Your task: Print every line below exactly as written, but leave the pictures behind.

Data provided:
>>>
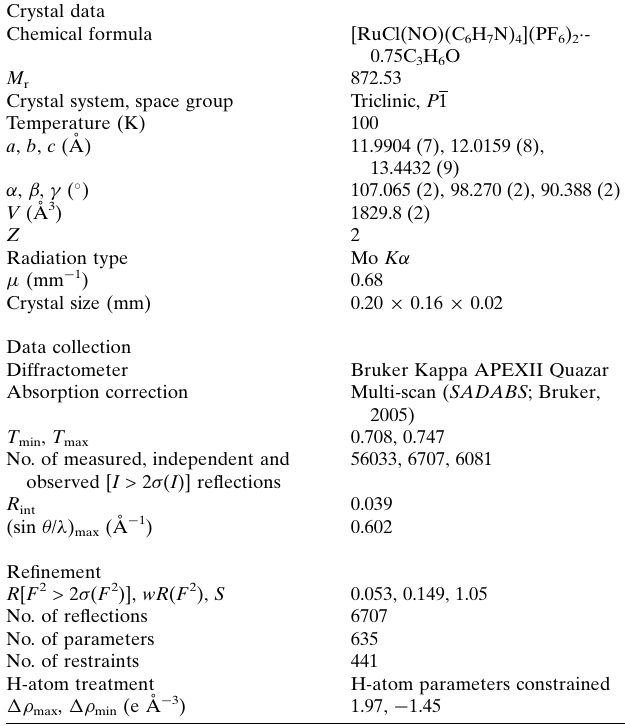
Crystal data Chemical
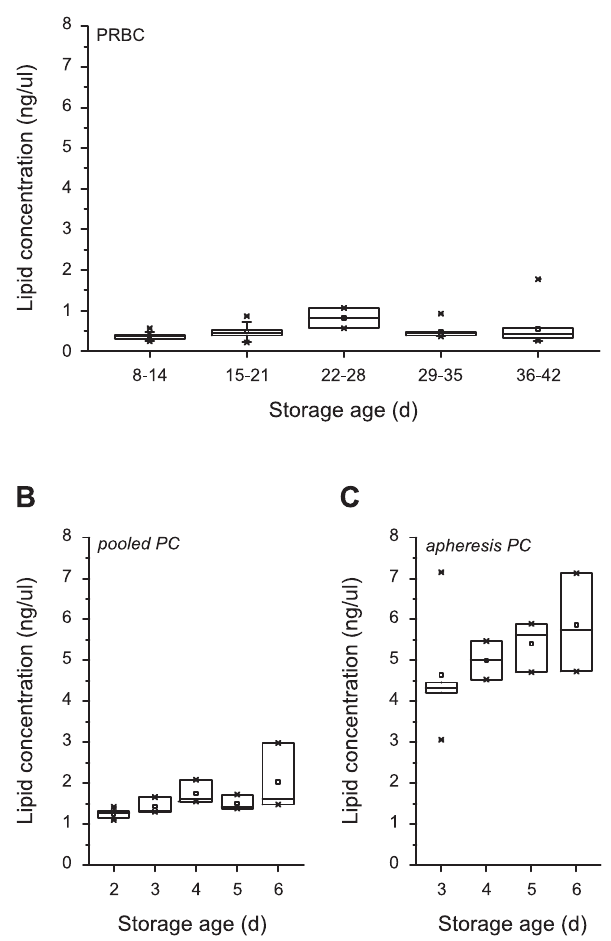
Figure 4. Storage-dependency of lipid concentration in blood products. Storage-dependent concentration of lipids in packed red blood cells (PRBC) (A), and in pooled (B) and apheresis platelet concentrates (C). Concentrations of lipids were determined using the sulfo-vanillin colorimetric method. Results are shown as medians with interquartile ranges.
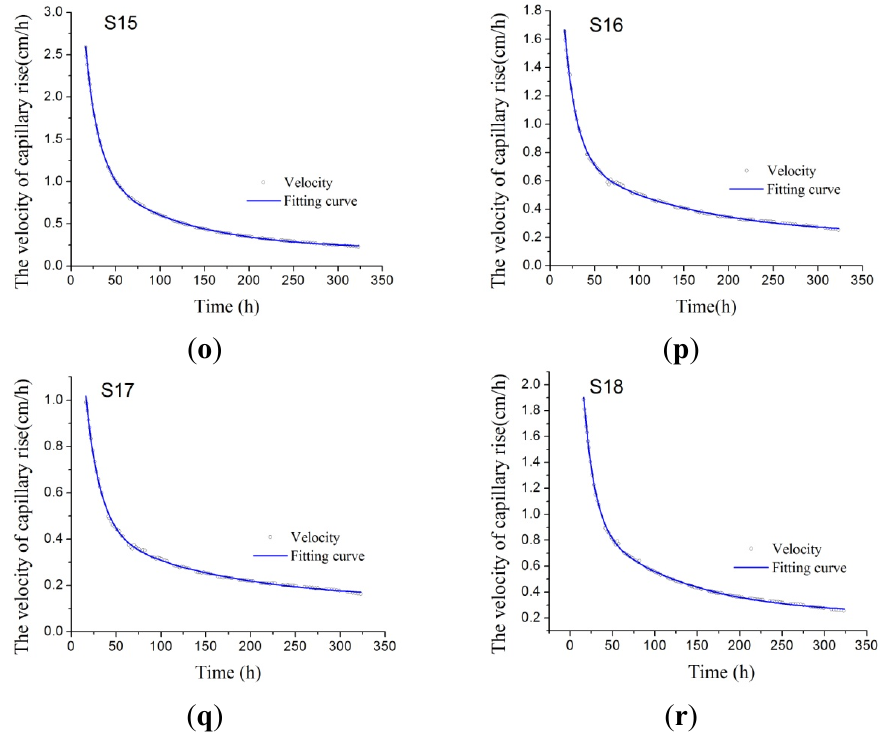
Figure 9. Velocity of capillary rise of 18 major soil types in the Sanjiang Plain, Northeast China. ( a ) S1; ( b ) S2; ( c ) S3; ( d ) S4; ( e ) S5; ( f ) S6; ( g ) S7; ( h ) S8; ( i ) S9; ( j ) S10; ( k ) S11; ( l ) S12; ( m ) S13; ( n ) S14; ( o ) S15; ( p ) S16; ( q ) S17; ( r ) S18.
<<<
Written reply:
Crystal data Chemical
Figure 4. Storage-dependency of lipid concentration in blood products. Storage-dependent concentration of lipids in packed red blood cells (PRBC) (A), and in pooled (B) and apheresis platelet concentrates (C). Concentrations of lipids were determined using the sulfo-vanillin colorimetric method. Results are shown as medians with interquartile ranges.
Figure 9. Velocity of capillary rise of 18 major soil types in the Sanjiang Plain, Northeast China. ( a ) S1; ( b ) S2; ( c ) S3; ( d ) S4; ( e ) S5; ( f ) S6; ( g ) S7; ( h ) S8; ( i ) S9; ( j ) S10; ( k ) S11; ( l ) S12; ( m ) S13; ( n ) S14; ( o ) S15; ( p ) S16; ( q ) S17; ( r ) S18.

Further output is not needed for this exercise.